I Don’t Think Most Traders Are Ready for What’s Coming

Michael Burry, the guy who called the subprime meltdown in ’08 and made a fortune betting against the system, just closed up shop at Scion Asset Management.

One day he was shorting the most hyped AI names in the market…and the next day he was done. 

Apparently, the hedge fund’s de-listing happened on Monday, according to a much-discussed SEC filing. 

Now, traders are trying to spin Burry’s actions in every direction. 

Inquiring minds want to know: 

A) Was he wrong on the trade?
B) Did he lose his conviction?
C) Or did the guy behind the “Big Short” see something much deeper coming?

I’m inclined to go with Option A.

I think Burry was early, maybe even flat-out wrong — at least on timing.

In a market where hype keeps winning, being right eventually doesn’t pay the bills.

That’s the risk when you step in front of a freight train like AI mania with size.

People like Burry don’t lack conviction, they just know when a trade stops making sense. If the cost of holding is too high, you cut and move on.

And maybe that’s all this was.

Still, you don’t see a high-profile exit like that without asking bigger questions.

Because it’s not just Burry’s quiet departure that’s turning heads…

We’ve got the longest government shutdown in U.S. history now technically over, except the funding President Trump OK’d late Wednesday only runs through January 30.

Meanwhile, half the economic data that fuels Wall Street’s algos isn’t even available. 

CPI inflation data? Delayed again. October jobs report? Might never see the light of day.

So now the Fed is flying at least half-blind — and the market’s pretending like everything’s normal.

That’s a setup.

If you know how to trade options, this kind of broken environment can hand you serious opportunities.

Time to talk some strategy.

Welcome to The Twilight Zone

Let’s go back to Michael Burry for a second.

He didn’t just close Scion because he got smoked on Nvidia or Palantir. He had large puts on both as recently as Q3. 

No, he saw the same madness we’ve all seen — AI stocks priced like they’re going to solve death and replace every human on the payroll.

====================

WRITTEN PROBLEM:
Reproduce the article about Michael Burry closing Scion Asset Management word for word, from its headline to its final sentence.

====================

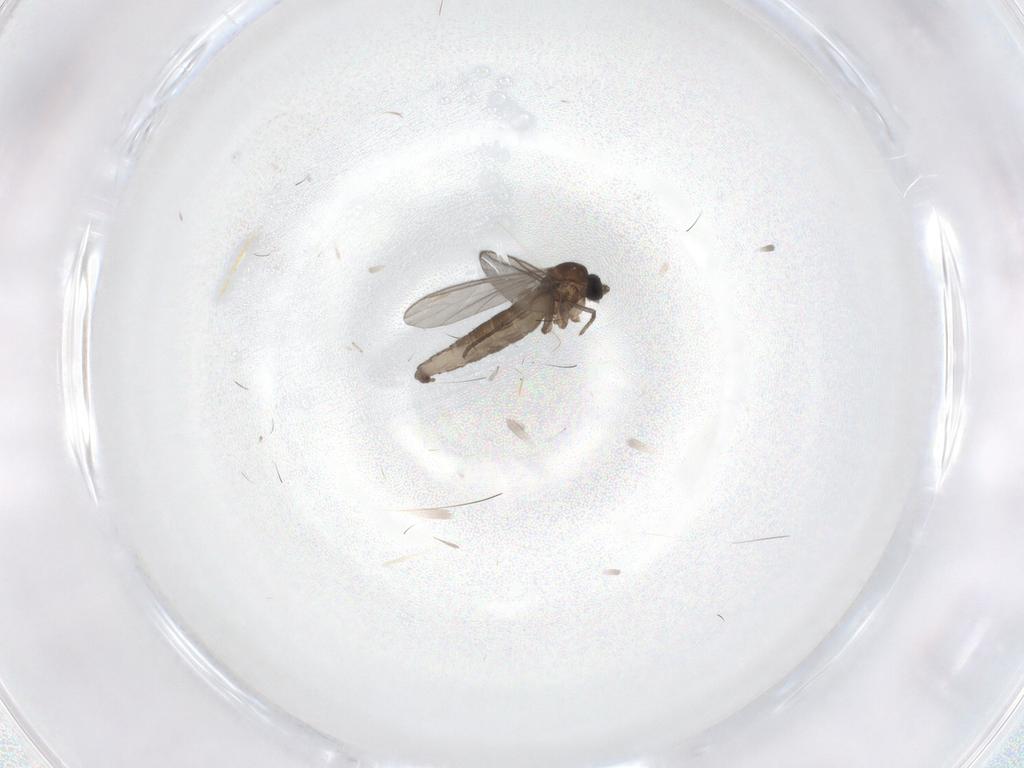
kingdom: Animalia
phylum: Arthropoda
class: Insecta
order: Diptera
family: Sciaridae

====================

EXERCISE RESPONSE:
I Don’t Think Most Traders Are Ready for What’s Coming

Michael Burry, the guy who called the subprime meltdown in ’08 and made a fortune betting against the system, just closed up shop at Scion Asset Management.

One day he was shorting the most hyped AI names in the market…and the next day he was done. 

Apparently, the hedge fund’s de-listing happened on Monday, according to a much-discussed SEC filing. 

Now, traders are trying to spin Burry’s actions in every direction. 

Inquiring minds want to know: 

A) Was he wrong on the trade?
B) Did he lose his conviction?
C) Or did the guy behind the “Big Short” see something much deeper coming?

I’m inclined to go with Option A.

I think Burry was early, maybe even flat-out wrong — at least on timing.

In a market where hype keeps winning, being right eventually doesn’t pay the bills.

That’s the risk when you step in front of a freight train like AI mania with size.

People like Burry don’t lack conviction, they just know when a trade stops making sense. If the cost of holding is too high, you cut and move on.

And maybe that’s all this was.

Still, you don’t see a high-profile exit like that without asking bigger questions.

Because it’s not just Burry’s quiet departure that’s turning heads…

We’ve got the longest government shutdown in U.S. history now technically over, except the funding President Trump OK’d late Wednesday only runs through January 30.

Meanwhile, half the economic data that fuels Wall Street’s algos isn’t even available. 

CPI inflation data? Delayed again. October jobs report? Might never see the light of day.

So now the Fed is flying at least half-blind — and the market’s pretending like everything’s normal.

That’s a setup.

If you know how to trade options, this kind of broken environment can hand you serious opportunities.

Time to talk some strategy.

Welcome to The Twilight Zone

Let’s go back to Michael Burry for a second.

He didn’t just close Scion because he got smoked on Nvidia or Palantir. He had large puts on both as recently as Q3. 

No, he saw the same madness we’ve all seen — AI stocks priced like they’re going to solve death and replace every human on the payroll.